··· INPUT MATERIAL ···

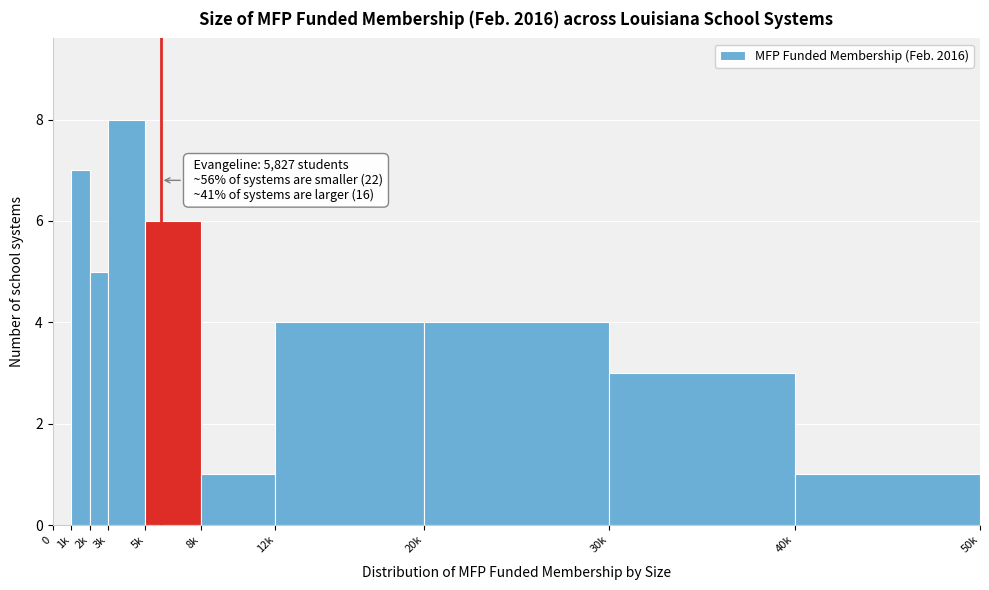

Reading left to right, extract all data points from this chart.

0=0	1k=7	2k=5	3k=8	5k=6	8k=1	12k=4	20k=4	30k=3	40k=1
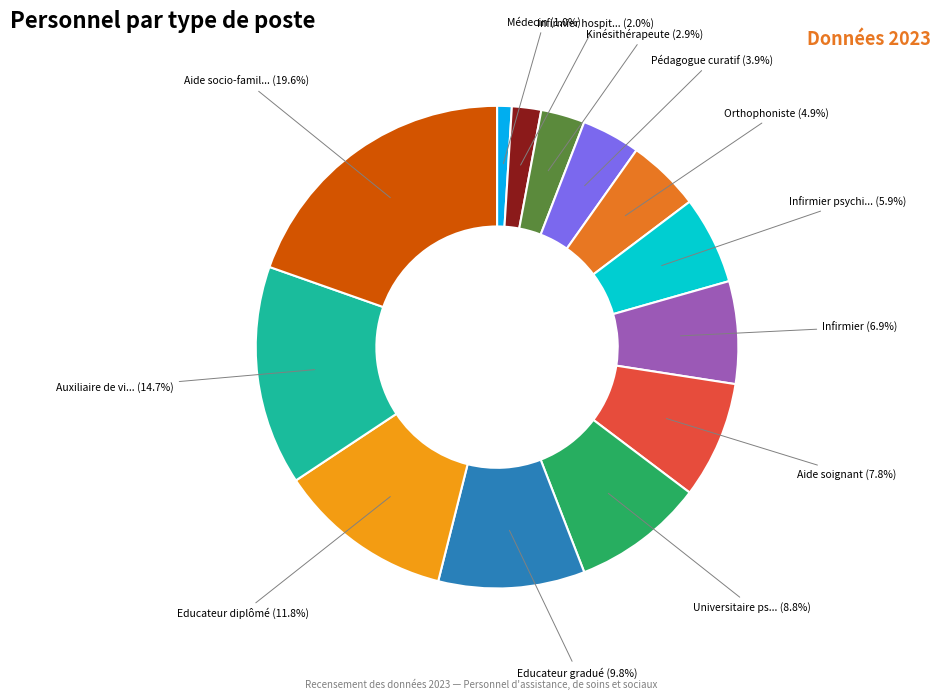

Is there a majority slice in this chart?

No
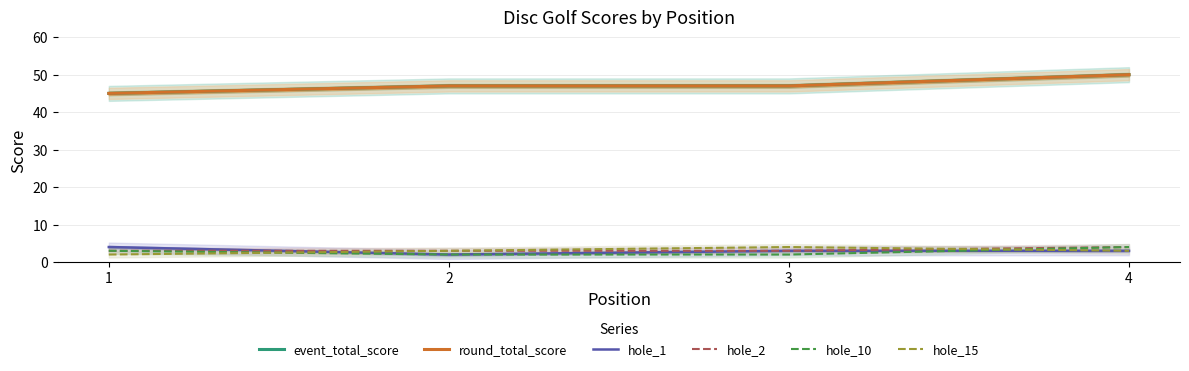

True or false: hole_10 has more than 2 points higher than both neighbors.

False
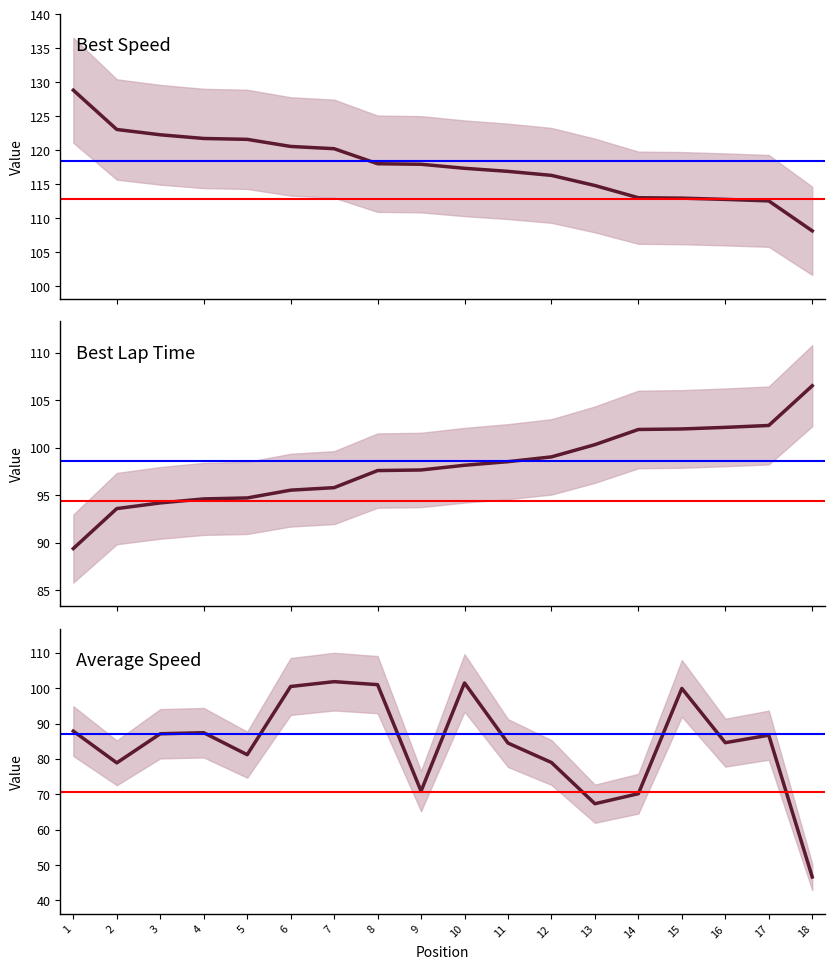

Does the chart display data point markers on the line(s)?

No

···

Copy out every line above that contains the word "chart".

Reading left to right, extract all data points from this chart.
Is there a majority slice in this chart?
Does the chart display data point markers on the line(s)?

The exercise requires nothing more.